North Atlantic Sea Scallops with Creamy Corn and Red Pepper Coulis
¾ cup olive oil (refrigerated)
12 U-10 Sea Scallops, Dry
Freshly ground white pepper
8 tablespoons (1 stick) unsalted butter
Micro cilantro or fresh cilantro leaves
3 ears corn (or 2 1/2 cups frozen corn, run under hot water to defrost)
1 cup heavy cream
4 Tablespoons Course Ground Yellow Corn Meal (toasted)
Coarse salt and freshly ground white pepper
Bell Pepper Coulis
2 tablespoons olive oil
2 shallots, chopped
1 garlic clove, chopped
1 Red bell pepper, chopped
¼ cup dry white wine
2 teaspoons champagne vinegar
¼ cup extra virgin olive oil
- Cut the kernels from the cobs. Scrape the cobs with the back of your knife to get out all the juice.
- Combine the corn, with the juices, and cream in a deep skillet or wide saucepan and season with salt and white pepper.
- Bring to a simmer over medium heat. Reduce the heat to keep at an active simmer and slowly add the cornmeal as you stir. Cook for about10 minutes, stirring frequently, until thick. Keep warm.
Red Pepper Coulis
(makes about 3/4 cup)
- Heat a stainless steel saucepan over medium-high heat. When the pan’s hot, add the oil, shallots, and garlic. Sauté, stirring, for about 1 minute. Then add the bell pepper, season with salt, and sauté, stirring often, until the pepper is starting to get tender, about 10 minutes. Don’t let the pepper brown.
- Pour in the wine and cook until the pan is just about dry.
- Scrape everything in the pan into a blender. Let cool for a couple of minutes, then process until smooth. Scrape the puree down. Turn the blender back on and pour in the vinegar and then the oil in a steady stream
- Lightly season the scallops on both sides with salt and pepper. Heat a 12-inch non-stick skillet over medium-high heat. Have a big spoon ready next to the stove as well as a few layers of paper towels.
- When the pan’s good and hot, cut 4 tablespoons of butter into pieces and add it to the skillet. When the butter is melted and has stopped sizzling, add the scallops, keeping the pieces to the side of the pan farthest away from you. Turn the heat down to medium.

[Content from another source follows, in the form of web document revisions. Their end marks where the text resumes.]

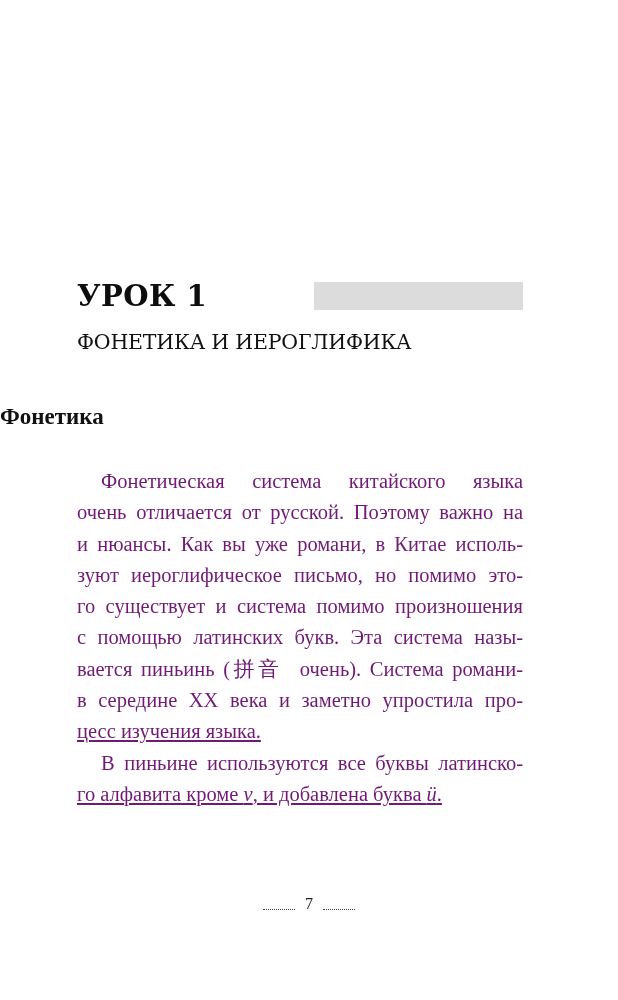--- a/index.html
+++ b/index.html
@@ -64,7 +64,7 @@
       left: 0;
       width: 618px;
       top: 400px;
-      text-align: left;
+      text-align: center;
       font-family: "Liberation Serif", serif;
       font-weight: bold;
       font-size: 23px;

- After about 30 seconds, cut the remaining 4 tablespoons of butter into pieces and add them to the skillet. As the butter melts, tilt and pull the skillet toward you and start basting the scallops, using that big spoon to pour the bubbling butter over the top. As you cook and baste, the butter will brown, and that nuttiness will flavor the scallops.

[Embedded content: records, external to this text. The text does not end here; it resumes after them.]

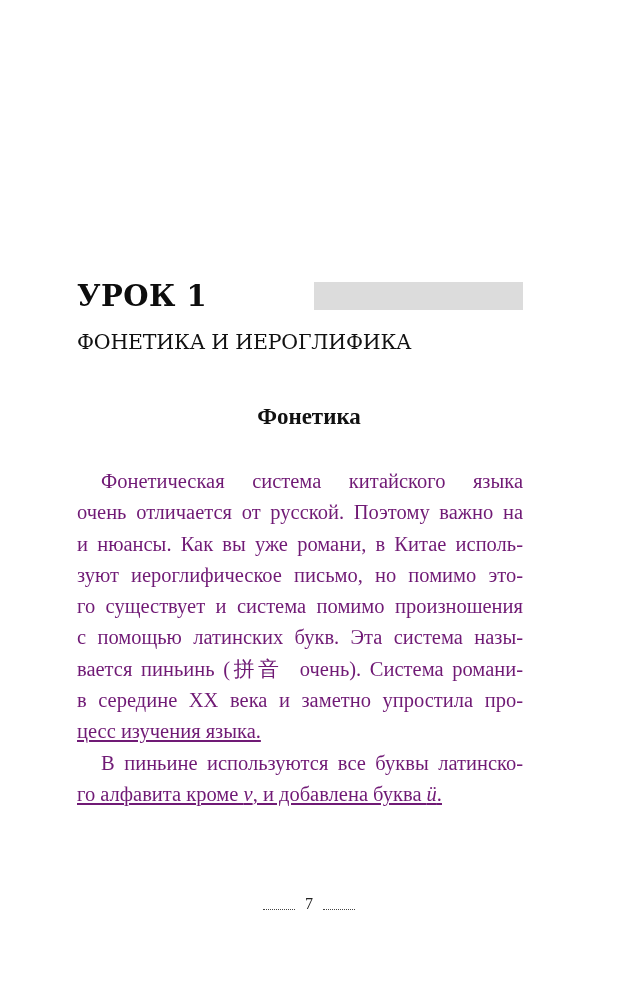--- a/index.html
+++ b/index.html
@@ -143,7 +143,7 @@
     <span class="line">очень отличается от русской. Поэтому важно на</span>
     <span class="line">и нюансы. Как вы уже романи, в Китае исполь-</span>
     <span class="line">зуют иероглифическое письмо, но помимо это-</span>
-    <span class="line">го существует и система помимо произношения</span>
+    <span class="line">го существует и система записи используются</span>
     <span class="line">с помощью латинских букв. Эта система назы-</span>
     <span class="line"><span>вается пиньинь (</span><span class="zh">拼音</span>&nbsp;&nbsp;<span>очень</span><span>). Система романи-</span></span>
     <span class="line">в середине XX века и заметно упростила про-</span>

- Cook, basting constantly, for 2-3 minutes. Then turn the scallops over in the skillet and turn off the heat. Let them sit sit for 1 minute. You want the scallops to have a nice brown crust on one side and still me medium rare as carry-over heat will finish the cooking. Use a spatula and remove the scallops on to the paper towels.
- To serve, spread some of the creamy corn into the center of four dinner plates in a line. Arrange four scallops on the corn, surround with the coulis, and give each scallop a squirt of lemon. Garnish with micro cilantro if it is available or fresh cilantro leaves.